*** Opening of Source extract ***

The season's inaugural show featured "Bunker Hill Bunny", "Tweet and Lovely", "What's Up, Doc?", "Hare We Go", "Heaven Scent", "14 Carrot Rabbit", and "Home Tweet Home". Boats are a common image for "Hare We Go" and "Heaven Scent", and city parks are seen in "What's Up, Doc?" and "Home Tweet Home". The fenced yard in which Tweety's birdhouse is situated in "Tweet and Lovely" is similar in structure to the forts of "Bunker Hill Bunny". Elmer Fudd proposes an acting partnership to Bugs in "What's Up, Doc?", Bugs and Chris Columbus are exploratory collaborators in "Hare We Go", and Yosemite Sam ingratiates himself to Bugs with an expedient 50:50 gold-prospecting partnership in "14 Carrot Rabbit". Spain is shown in "Hare We Go", and a Spanish city is referenced in Show 2's "The Rabbit of Seville".

*** Close of Source extract ***
*** Opening of Data shown ***

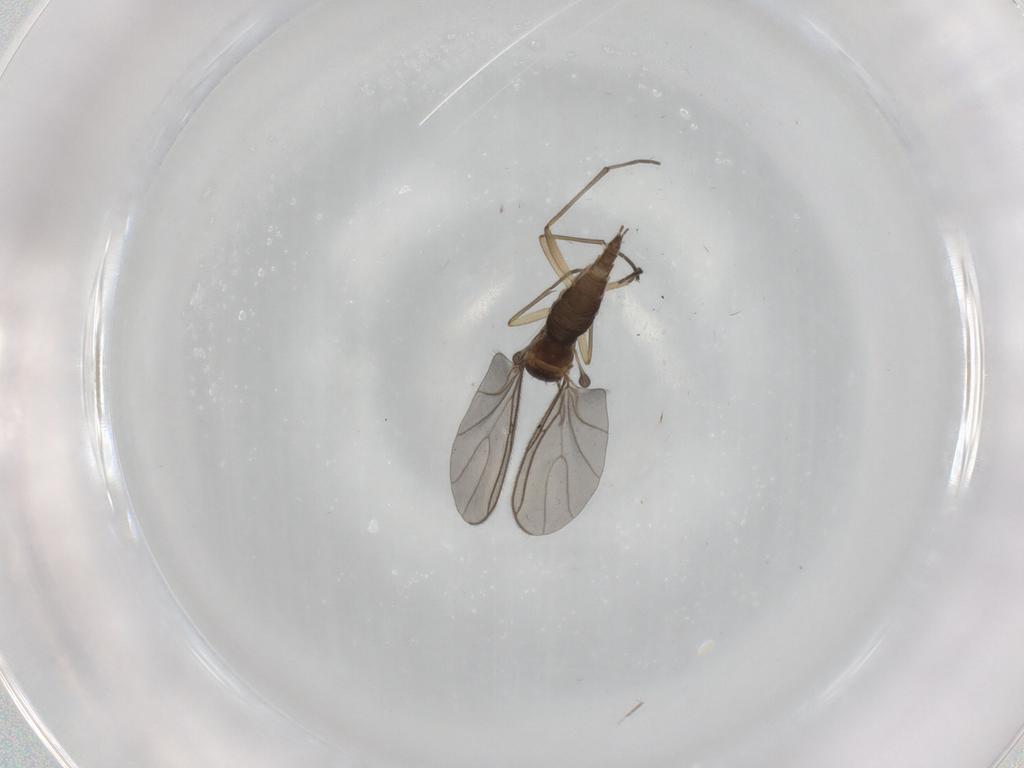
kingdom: Animalia
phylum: Arthropoda
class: Insecta
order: Diptera
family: Sciaridae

*** Close of Data shown ***

*Tasks and exercises*
**a.** Answer each question from the text on the cartoon show:
(i) In which cartoon does Elmer Fudd propose an acting partnership to Bugs?
(ii) In which two cartoons are boats a common image?
(iii) What is the fenced yard around Tweety's birdhouse in "Tweet and Lovely" similar in structure to?
**b.** Do these statements agree with the text on the cartoon show? Answer yes or no for each, quoting the words that decide it.
(i) City parks are seen in "Hare We Go".
(ii) In "14 Carrot Rabbit", Yosemite Sam offers Bugs a gold-prospecting partnership.
(iii) "The Rabbit of Seville" was part of the season's inaugural show.
The items are separate material from the text on the cartoon show.

*Answers for each item*
**a.**
(i) "What's Up, Doc?"
(ii) "Hare We Go" and "Heaven Scent"
(iii) The forts of "Bunker Hill Bunny"

**b.**
(i) No: "city parks are seen in "What's Up, Doc?" and "Home Tweet Home""
(ii) Yes: "Yosemite Sam ingratiates himself to Bugs with an expedient 50:50 gold-prospecting partnership in "14 Carrot Rabbit""
(iii) No: "a Spanish city is referenced in Show 2's "The Rabbit of Seville""